[また怪獣が出たぞー!!]
[こちら、D市上空。D市では今、怪獣が暴れており市内は緊急避難警報が出ています!]
テレビの中から聞こえてくる悲鳴、何かが壊れる音、ヘリから中継するプロペラの雑音とキャスターの声。
電気屋のショーウィンドウに並んでいるテレビに映し出されているのは今、私の目の前で暴れ回っている怪獣だった。
『あっ……』
最早他人事の様にしか感じられない出来事。
口から漏れたのは、悲鳴でも恐怖の言葉でもなく、少し諦めの感情が混じった吐息のようなものだった。
「誰かヒーローを呼んで!!」
誰かがそう叫んだ。
だが、既にテレビで中継されているくらいだ、避難警報が出ている位だし、直ぐにでもヒーローが来るはずなのだ。
それでも、大きな怪獣を目の前にし、逃げるので必死な人々は中継のヘリコプターが飛んでいるのも気づかず、助けを叫ぶ。
テレビでやってるのになんでヒーローは来ないんだろう、そんな疑問は私の中では沸いてこなかった。
誰かが助けが来る事なんて頭になくて、ただただ、私の人生普通だったなとか、天国地獄があるなら私はどっちかなとか、死ぬ前提の事を考えてしまう。
『せめて、死ぬ前に美味しいもの、食べたかったなぁ』
怪獣が大きく踏み出した足の裏を見ながら思ったことを口に出していた。
そして、死の瞬間を感じて閉じれなくなっていた目に白いヒラヒラしたものが写り込んできた。
紙? いや、布みたいな……。
まだ、何かを考える頭は残ってるんだなと思いながらも、目の前の白い布らしきものを眼孔は捉えたまま。
それから数秒、さっきまで真上にあった怪獣の足の裏は肉塊となって降ってきた。
『……え。ギャッ』
まさかの出来事に、腰を抜かしてそのまま地面へと転がってしまった……、と思えば痛みが来ない。
柔らかくも固くもない何かにでも乗っかったのか、痛くはなかった。
「おい、大丈夫か? 何処か怪我でもしてんのか?」
耳元で声がした。
そこでやっと助かったのだと、ヒーローが私を助けてくれたのだと気がついた。
さっきの白い布はヒーローのマントだったんだと思ったら、腰が更に重く感じた。
『……あ、いえ、怪我は……ない、です』
顔を見上げれば……ハゲだ。
何て思ってしまった。
折角倒れかけた私を支えてくれて、あまつさえあの怪獣を倒してくれたと言うのに。
「じゃあ、何で倒れたんだ?」
歯切れの悪い私の答えが気にかかったのか、更に質問を重ねてきた。
助けてくれたのは凄く嬉しい、私は生きてるのだから。
でも、すぐ目の前にある、怪獣であったはずの肉塊の前で話さなくても……。
そんなことを思いながらも聞かれたことに私は答えた。
『死んだかと思って、でも、助かったんだと思ったら腰が……抜けちゃって……』
腰が重くてしょうがない、恐怖なんてどこかに忘れたものだと思っていたのは勘違いだったみたいだ。
私にも恐怖と言う感情は残ってたんだなぁ。
『こ、怖かった……ぅう』
その感情が突然溢れ出して、私はいい年の癖に、いい年のヒーローの前で恥ずかしげもなく泣いてしまった。

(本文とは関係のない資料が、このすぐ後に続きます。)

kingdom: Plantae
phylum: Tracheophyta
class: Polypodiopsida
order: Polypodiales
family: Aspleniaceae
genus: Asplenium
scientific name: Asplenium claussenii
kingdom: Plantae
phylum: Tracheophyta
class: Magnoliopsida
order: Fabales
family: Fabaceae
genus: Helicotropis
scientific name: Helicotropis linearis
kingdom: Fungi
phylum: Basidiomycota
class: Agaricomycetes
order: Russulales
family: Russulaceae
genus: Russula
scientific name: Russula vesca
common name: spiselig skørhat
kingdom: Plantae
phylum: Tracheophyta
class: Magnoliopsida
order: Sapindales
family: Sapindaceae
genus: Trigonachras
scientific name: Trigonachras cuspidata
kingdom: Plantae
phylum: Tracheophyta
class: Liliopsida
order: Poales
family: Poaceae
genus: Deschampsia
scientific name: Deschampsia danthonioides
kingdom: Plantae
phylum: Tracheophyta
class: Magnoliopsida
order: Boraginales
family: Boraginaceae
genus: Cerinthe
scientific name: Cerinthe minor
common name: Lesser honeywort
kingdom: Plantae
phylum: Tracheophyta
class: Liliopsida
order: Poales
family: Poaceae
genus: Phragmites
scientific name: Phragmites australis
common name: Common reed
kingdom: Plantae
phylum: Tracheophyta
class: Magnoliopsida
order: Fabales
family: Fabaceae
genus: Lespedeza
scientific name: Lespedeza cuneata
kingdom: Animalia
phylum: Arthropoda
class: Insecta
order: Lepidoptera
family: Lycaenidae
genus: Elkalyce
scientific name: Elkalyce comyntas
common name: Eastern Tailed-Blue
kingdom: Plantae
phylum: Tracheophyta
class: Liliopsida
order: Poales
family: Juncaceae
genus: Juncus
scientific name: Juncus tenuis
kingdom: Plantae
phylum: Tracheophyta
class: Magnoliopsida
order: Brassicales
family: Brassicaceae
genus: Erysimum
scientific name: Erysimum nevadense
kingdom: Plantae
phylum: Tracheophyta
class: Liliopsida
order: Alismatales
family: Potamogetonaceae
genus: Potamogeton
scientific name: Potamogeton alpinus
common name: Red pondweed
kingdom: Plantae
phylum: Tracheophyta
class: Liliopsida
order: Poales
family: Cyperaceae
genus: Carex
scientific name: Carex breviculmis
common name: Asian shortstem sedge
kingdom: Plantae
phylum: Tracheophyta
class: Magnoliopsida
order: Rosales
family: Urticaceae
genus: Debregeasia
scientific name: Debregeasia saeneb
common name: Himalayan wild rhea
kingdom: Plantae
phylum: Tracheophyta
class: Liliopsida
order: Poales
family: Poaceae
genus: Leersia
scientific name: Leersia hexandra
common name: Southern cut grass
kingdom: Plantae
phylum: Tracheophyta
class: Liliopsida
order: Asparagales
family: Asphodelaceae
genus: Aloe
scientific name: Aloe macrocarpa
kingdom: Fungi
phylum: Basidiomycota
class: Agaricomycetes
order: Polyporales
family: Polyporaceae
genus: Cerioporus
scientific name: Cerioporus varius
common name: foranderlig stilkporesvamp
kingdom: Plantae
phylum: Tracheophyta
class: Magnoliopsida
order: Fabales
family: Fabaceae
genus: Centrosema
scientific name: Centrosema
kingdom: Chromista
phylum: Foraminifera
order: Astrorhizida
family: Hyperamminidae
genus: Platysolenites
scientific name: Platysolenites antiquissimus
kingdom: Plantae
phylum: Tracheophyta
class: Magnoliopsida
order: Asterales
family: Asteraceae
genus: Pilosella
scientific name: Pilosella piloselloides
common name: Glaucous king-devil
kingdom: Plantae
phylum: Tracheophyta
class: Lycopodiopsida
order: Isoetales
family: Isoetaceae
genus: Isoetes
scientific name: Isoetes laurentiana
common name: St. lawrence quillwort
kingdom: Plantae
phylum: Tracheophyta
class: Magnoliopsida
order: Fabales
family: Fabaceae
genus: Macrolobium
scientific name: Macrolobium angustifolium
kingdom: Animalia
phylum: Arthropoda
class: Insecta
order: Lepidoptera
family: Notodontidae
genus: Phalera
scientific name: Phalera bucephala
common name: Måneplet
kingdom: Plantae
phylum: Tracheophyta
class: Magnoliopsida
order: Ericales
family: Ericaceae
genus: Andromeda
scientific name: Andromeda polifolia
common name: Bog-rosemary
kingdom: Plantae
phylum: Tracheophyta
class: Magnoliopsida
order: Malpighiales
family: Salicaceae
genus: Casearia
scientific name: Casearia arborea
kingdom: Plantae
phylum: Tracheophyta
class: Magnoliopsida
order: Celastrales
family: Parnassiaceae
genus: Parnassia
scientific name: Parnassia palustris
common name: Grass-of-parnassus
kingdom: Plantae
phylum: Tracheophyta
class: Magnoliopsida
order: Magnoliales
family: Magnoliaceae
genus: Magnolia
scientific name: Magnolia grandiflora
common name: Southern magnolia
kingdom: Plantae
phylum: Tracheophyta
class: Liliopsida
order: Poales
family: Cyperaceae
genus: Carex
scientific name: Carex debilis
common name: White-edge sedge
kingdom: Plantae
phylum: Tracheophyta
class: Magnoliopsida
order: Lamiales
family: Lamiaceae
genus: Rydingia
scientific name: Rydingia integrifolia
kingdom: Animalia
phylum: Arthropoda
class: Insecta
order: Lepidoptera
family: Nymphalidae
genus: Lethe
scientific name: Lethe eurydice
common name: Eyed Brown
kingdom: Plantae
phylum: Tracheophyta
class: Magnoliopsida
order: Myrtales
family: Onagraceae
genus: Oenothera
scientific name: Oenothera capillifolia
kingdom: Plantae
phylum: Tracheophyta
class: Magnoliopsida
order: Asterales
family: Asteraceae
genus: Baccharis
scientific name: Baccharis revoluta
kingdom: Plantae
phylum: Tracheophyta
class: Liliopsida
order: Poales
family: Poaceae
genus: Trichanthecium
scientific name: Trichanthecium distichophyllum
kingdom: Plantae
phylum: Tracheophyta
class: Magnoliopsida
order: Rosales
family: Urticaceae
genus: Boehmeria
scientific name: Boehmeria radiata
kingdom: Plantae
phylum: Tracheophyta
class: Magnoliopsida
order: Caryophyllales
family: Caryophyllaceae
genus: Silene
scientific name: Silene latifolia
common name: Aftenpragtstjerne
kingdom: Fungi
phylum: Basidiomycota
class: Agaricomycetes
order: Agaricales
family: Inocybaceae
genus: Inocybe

「ちょっ、おまっ、やっぱり何処か痛いんじゃないか?! なっ泣くなよ、俺が泣かしたみたいだろ!」
急に泣き出した私に、ハゲたヒーローは慌て出した。
なんてヒーローらしくないヒーローなんだろう。
強いのに勿体ない。
『怪我はホントに無いですっ、助けてくれて……ありがとう』
涙が溢れる目を強く擦って、私の前で慌てふためいてるヒーローにお礼を言った。
慌てていたヒーローは私が大丈夫なのが分かると、お礼を言われて恥ずかしかったのか頬を掻きながらそっぽを向いた。
「……怖ければ目をつむればいい、その間に俺が助けてやっから」
確かにハゲで無気力そうなヒーローだけど、彼は私が見た中で、一番ヒーローらしいと思った。